Mark Wilson October 28th, 2012
This beautiful object has a complex history. In the center is a gray limestone cobble that eroded from an underwater ridge and rolled free on a shallow coral reef in an area now near Abanilla, southeastern Spain. It was encrusted by a scleractinian coral, which grew thickly all around the cobble because it was turned continually by wave and current action. Larvae of the bivalve Lithophaga landed on the surface of the coral and quickly began to bore downwards, creating the trace fossil Gastrochaenolites torpedo Kelly and Bromley, 1984. They bored in some cases all the way into the cobble nucleus. The whole set was then buried in transgressive sediments of the Los Banós Formation during the Late Miocene. In the summer of 1989, my student Genga Thavi (“Devi”) Nadaraju (’90) found it as part of her Keck Geology Consortium fieldwork for her Independent Study project. It now resides proudly in the trace fossil collection at Wooster.

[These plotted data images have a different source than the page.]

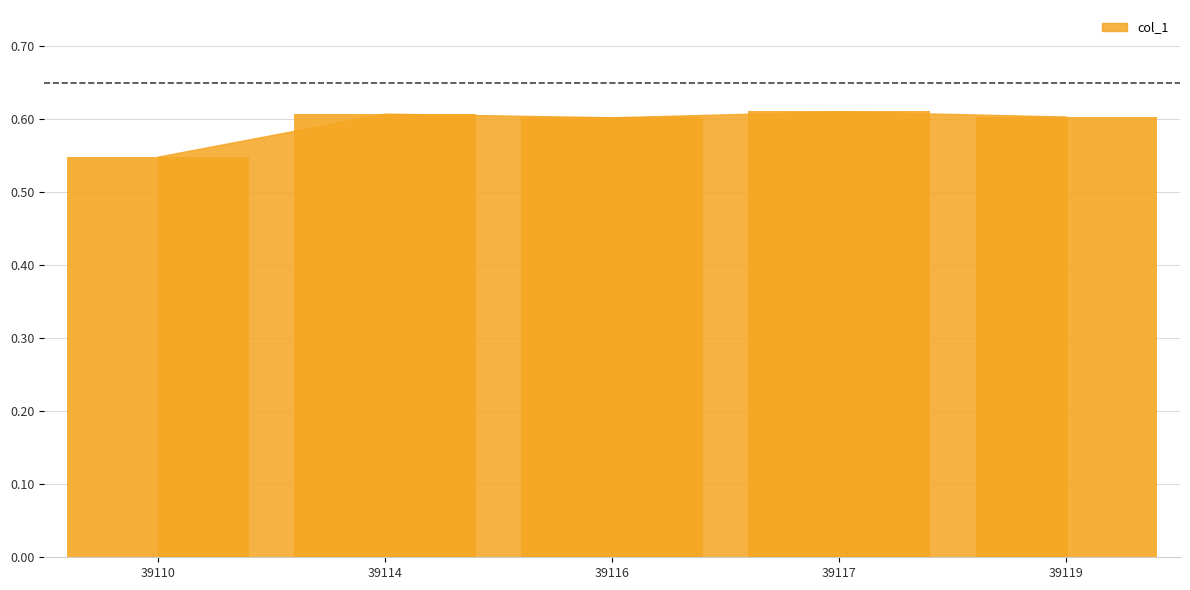

How many values are between 0 and 1?

5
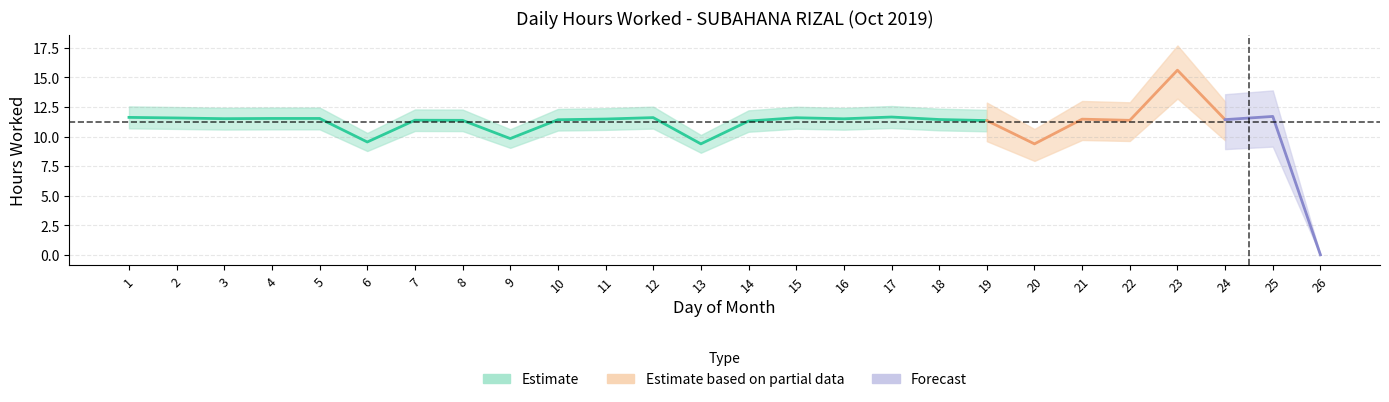

How many data points are less than 11?

5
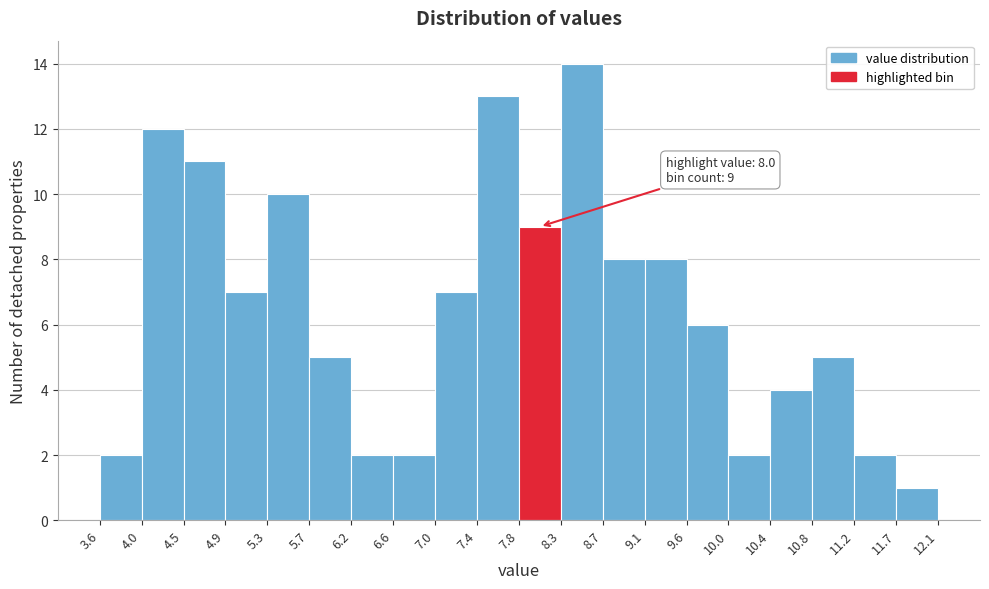

Which range on the x-axis has the tallest bar?

8.3 to 8.7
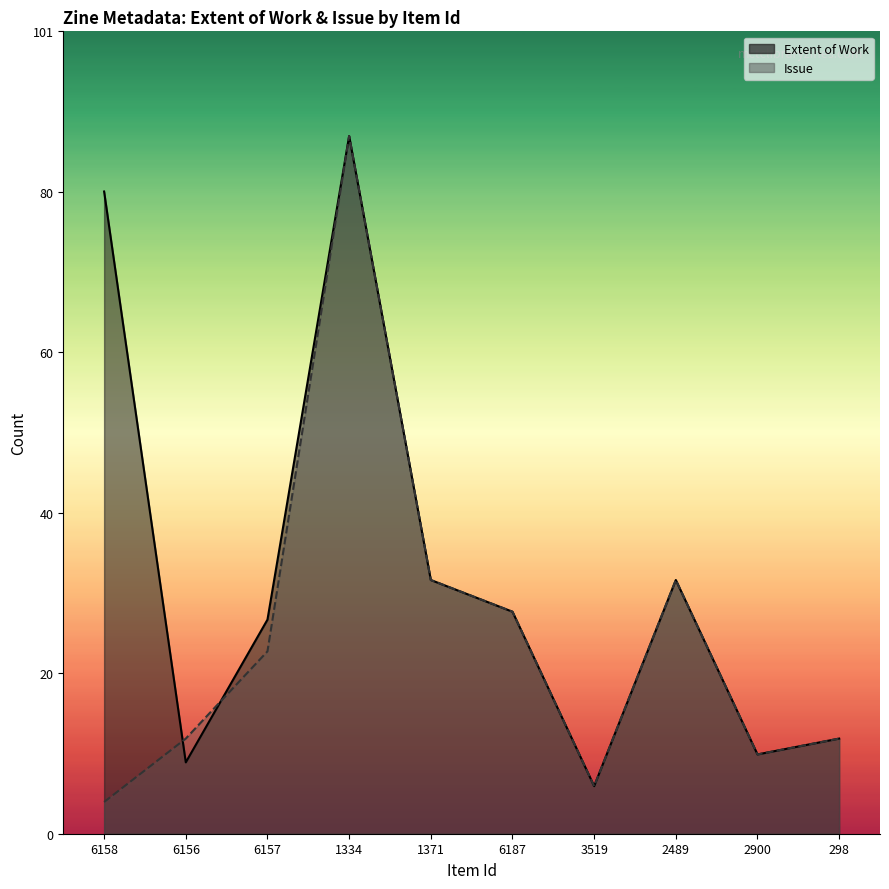

Rank the series by their maximum value, from lowest to highest.

Extent of Work, Issue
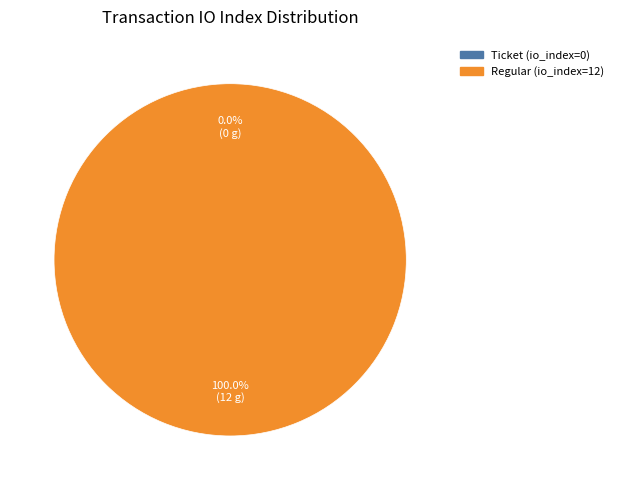

True or false: Ticket (io_index=0) accounts for 0% of the total.

True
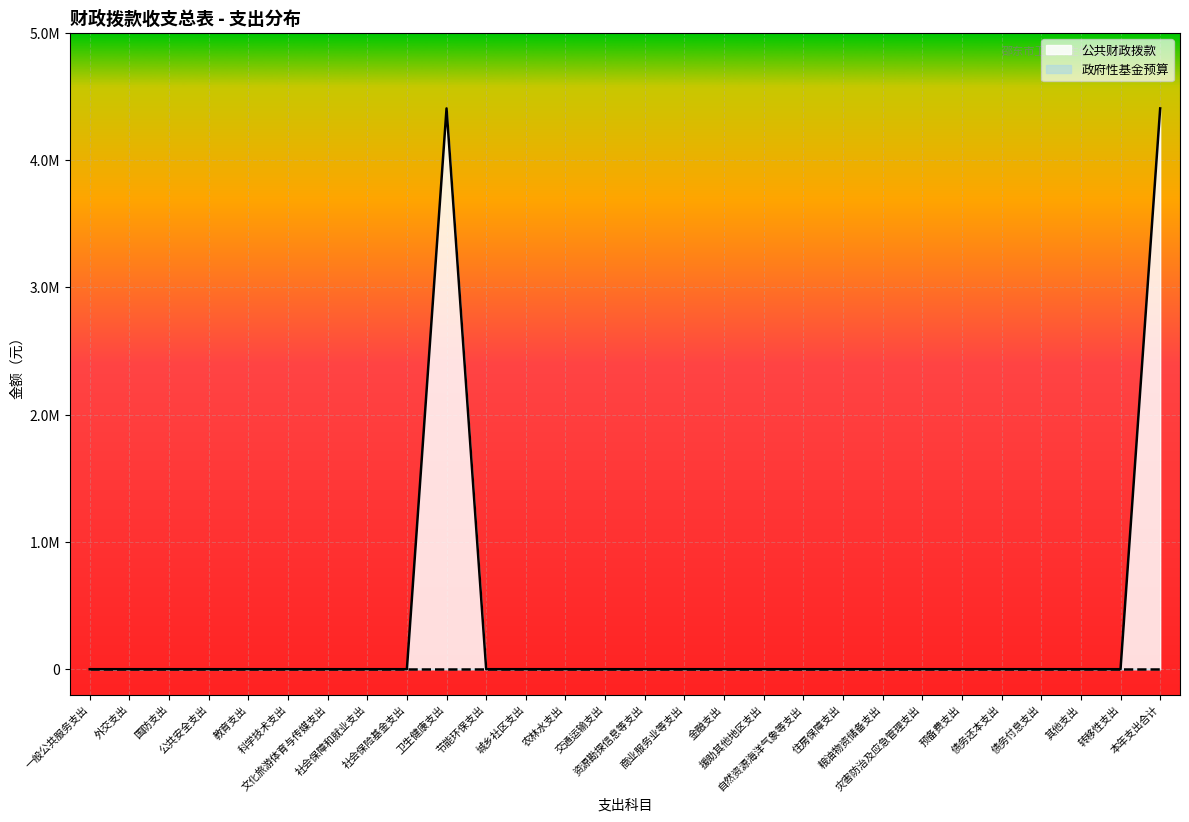

Reading right to left, extract all data points from this chart.

本年支出合计=4406979	转移性支出=0	其他支出=0	债务付息支出=0	债务还本支出=0	预备费支出=0	灾害防治及应急管理支出=0	粮油物资储备支出=0	住房保障支出=0	自然资源海洋气象等支出=0	援助其他地区支出=0	金融支出=0	商业服务业等支出=0	资源勘探信息等支出=0	交通运输支出=0	农林水支出=0	城乡社区支出=0	节能环保支出=0	卫生健康支出=4406979	社会保险基金支出=0	社会保障和就业支出=0	文化旅游体育与传媒支出=0	科学技术支出=0	教育支出=0	公共安全支出=0	国防支出=0	外交支出=0	一般公共服务支出=0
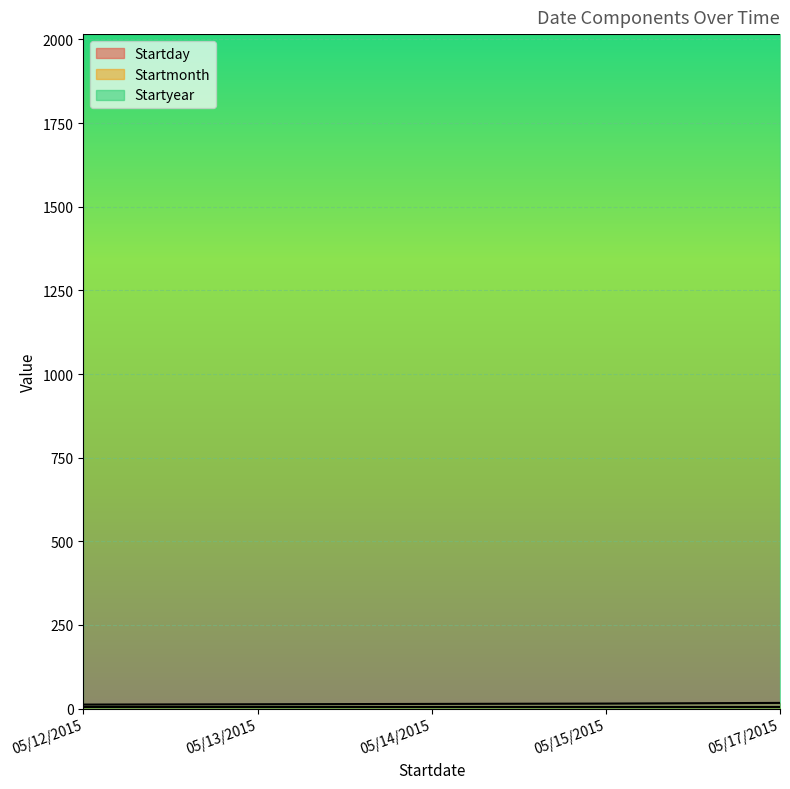

How many categories are shown in the chart?

5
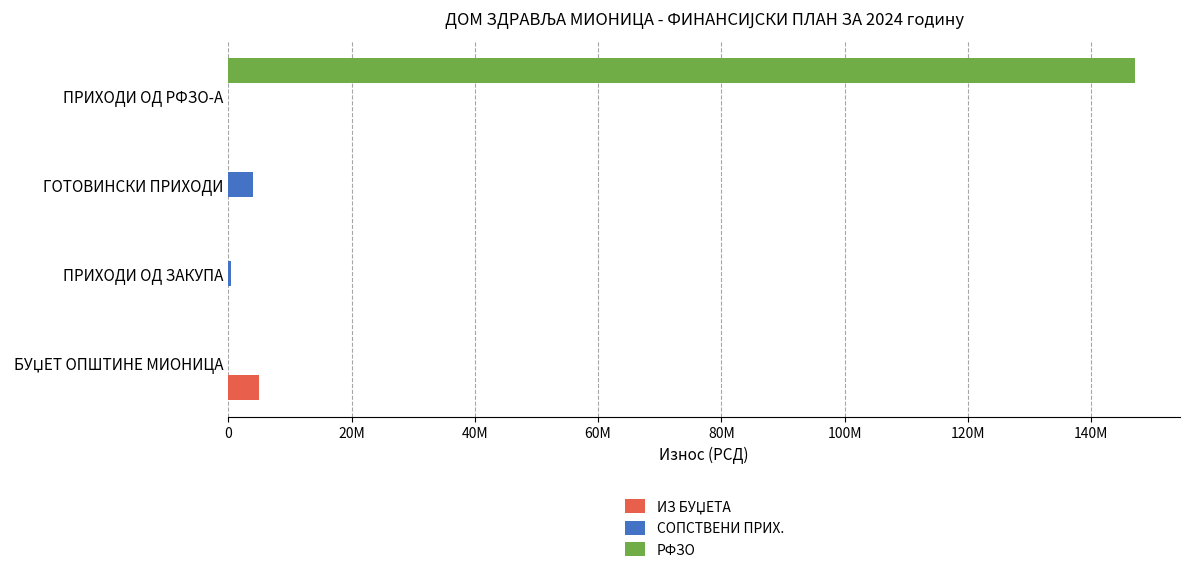

Reading right to left, transcribe all the data shown in this chart.

ИЗ БУЏЕТА: 0	0	0	5000000
СОПСТВЕНИ ПРИХ.: 0	4000000	350000	0
РФЗО: 147089000	0	0	0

The bivalve boring Gastrochaenolites was named in 1842 by a French geologist with a magnificent name: Alexandre Félix Gustave Achille Leymerie (1801-1878). He was a prolific author with a long career spent primarily studying Cretaceous rocks and fossils in France and northern Spain.
Kelly, S.R.A. and Bromley, R.G. 1984. Ichnological nomenclature of clavate borings. Palaeontology 27: 793-807.
Leymerie, M.A. 1842. Suite de mémoire sur le terrain Crétacé du département de l’Aube. Mémoire des Société Géologique de France 5: 1-34.
Mankiewicz, C. 1995. Response of reef growth to sea-level changes (late Miocene, Fortuna Basin, southeastern Spain). Palaios 10: 322-336.
Mankiewicz, C. 1996. The middle to upper Miocene carbonate complex of Níjar, Almería Province, southeastern Spain, in Franseen, E.K., Esteban, M., Ward, W.C., and Rouchy, J.-M., eds., Models for carbonate stratigraphy from Miocene reef complexes of the Mediterranean regions: Tulsa, SEPM (Society for Sedimentary Geology), p. 141-157.
Nadaraju, G.T. 1990. Borings associated with a Miocene coral reef complex, Fortuna basin, southeastern Spain. Third Keck Research Symposium in Geology (Smith College), p. 165-168.
Taylor, P.D. and Wilson, M.A. 2003. Palaeoecology and evolution of marine hard substrate communities. Earth-Science Reviews 62: 1-103.